-- JOB ITEM --
Retype every line from the start of the data down to and including the line with "educators and schools, and". Skip the pictures.

···

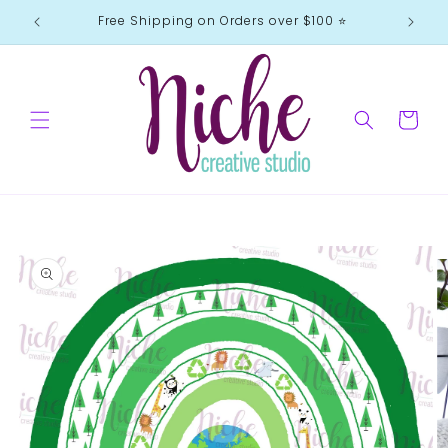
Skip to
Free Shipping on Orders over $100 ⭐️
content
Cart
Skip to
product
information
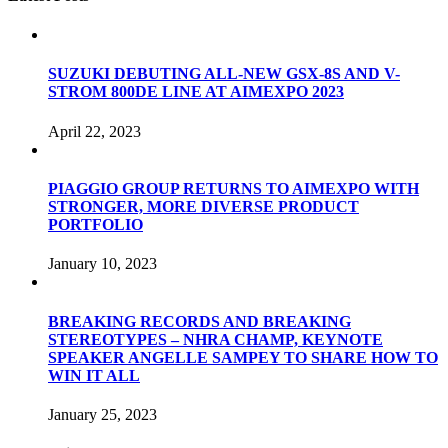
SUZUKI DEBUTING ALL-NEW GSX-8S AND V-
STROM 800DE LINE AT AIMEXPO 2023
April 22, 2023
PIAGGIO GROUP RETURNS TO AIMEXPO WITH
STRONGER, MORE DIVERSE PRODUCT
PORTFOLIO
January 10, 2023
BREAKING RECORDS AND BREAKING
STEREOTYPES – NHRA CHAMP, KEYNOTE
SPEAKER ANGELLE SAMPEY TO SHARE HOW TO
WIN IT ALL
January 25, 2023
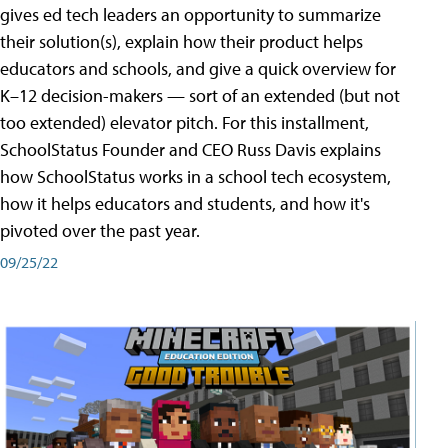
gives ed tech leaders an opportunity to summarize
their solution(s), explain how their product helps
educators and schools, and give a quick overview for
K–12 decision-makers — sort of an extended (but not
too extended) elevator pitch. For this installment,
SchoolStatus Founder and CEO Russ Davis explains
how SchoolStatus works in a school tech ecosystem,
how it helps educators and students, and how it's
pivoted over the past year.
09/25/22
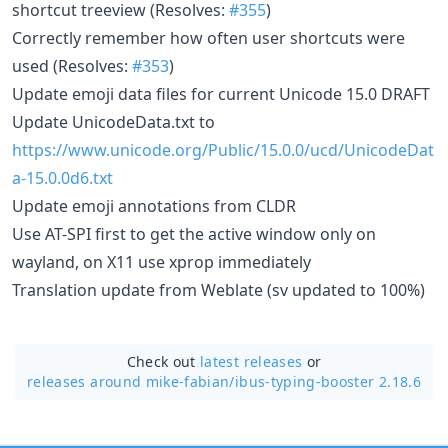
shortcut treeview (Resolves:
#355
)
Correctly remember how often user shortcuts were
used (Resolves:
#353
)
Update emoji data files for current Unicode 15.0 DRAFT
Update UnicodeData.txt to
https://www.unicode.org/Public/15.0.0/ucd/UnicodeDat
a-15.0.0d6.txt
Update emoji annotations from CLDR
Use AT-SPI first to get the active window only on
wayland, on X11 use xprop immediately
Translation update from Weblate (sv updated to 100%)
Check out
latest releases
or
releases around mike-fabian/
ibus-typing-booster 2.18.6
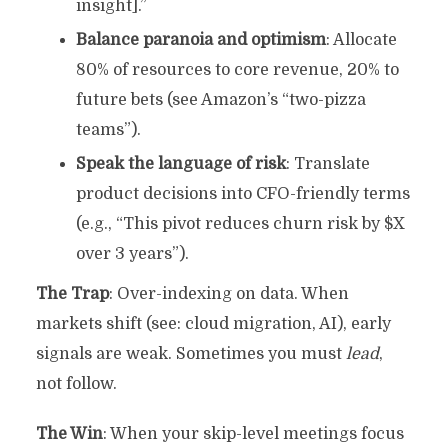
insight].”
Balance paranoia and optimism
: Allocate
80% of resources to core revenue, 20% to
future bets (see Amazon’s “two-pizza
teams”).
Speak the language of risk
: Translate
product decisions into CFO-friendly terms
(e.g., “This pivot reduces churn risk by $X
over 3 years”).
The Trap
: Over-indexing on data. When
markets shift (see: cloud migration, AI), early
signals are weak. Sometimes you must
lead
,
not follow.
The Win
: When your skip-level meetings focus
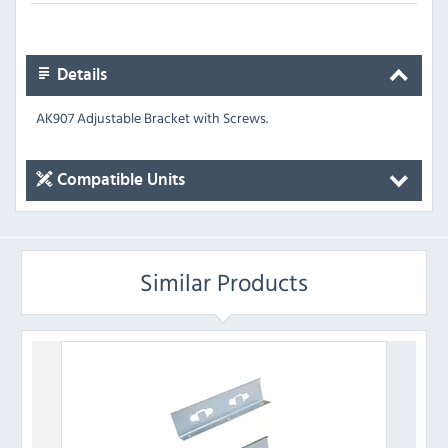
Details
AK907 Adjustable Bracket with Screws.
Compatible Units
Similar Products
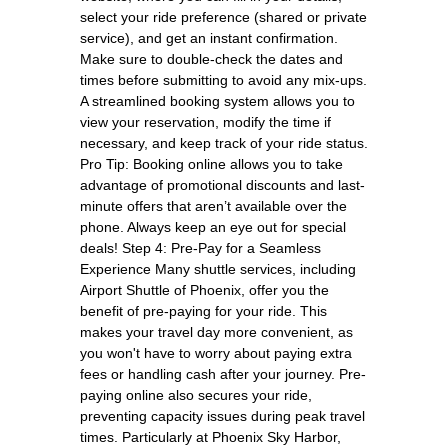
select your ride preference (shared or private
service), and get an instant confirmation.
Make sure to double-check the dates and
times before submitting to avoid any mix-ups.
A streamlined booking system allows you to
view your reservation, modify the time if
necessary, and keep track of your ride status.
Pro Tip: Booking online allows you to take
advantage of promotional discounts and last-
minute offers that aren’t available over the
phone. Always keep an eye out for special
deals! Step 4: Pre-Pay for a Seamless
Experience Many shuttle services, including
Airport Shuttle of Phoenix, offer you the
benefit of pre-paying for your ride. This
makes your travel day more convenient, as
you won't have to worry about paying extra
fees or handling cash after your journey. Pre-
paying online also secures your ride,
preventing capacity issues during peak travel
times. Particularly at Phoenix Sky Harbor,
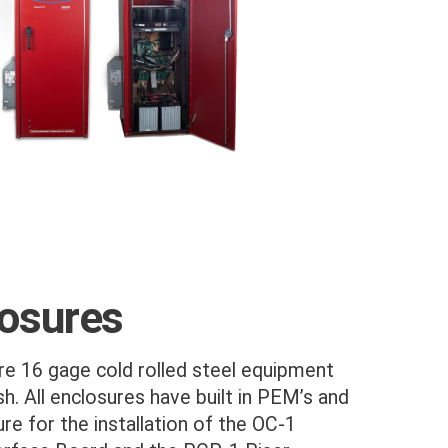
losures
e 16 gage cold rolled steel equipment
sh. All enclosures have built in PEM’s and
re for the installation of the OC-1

···

-- SOLUTION FOR THIS EXERCISE --
Skip to
Free Shipping on Orders over $100 ⭐️
content
Cart
Skip to
product
information
SUZUKI DEBUTING ALL-NEW GSX-8S AND V-
STROM 800DE LINE AT AIMEXPO 2023
April 22, 2023
PIAGGIO GROUP RETURNS TO AIMEXPO WITH
STRONGER, MORE DIVERSE PRODUCT
PORTFOLIO
January 10, 2023
BREAKING RECORDS AND BREAKING
STEREOTYPES – NHRA CHAMP, KEYNOTE
SPEAKER ANGELLE SAMPEY TO SHARE HOW TO
WIN IT ALL
January 25, 2023
gives ed tech leaders an opportunity to summarize
their solution(s), explain how their product helps
educators and schools, and give a quick overview for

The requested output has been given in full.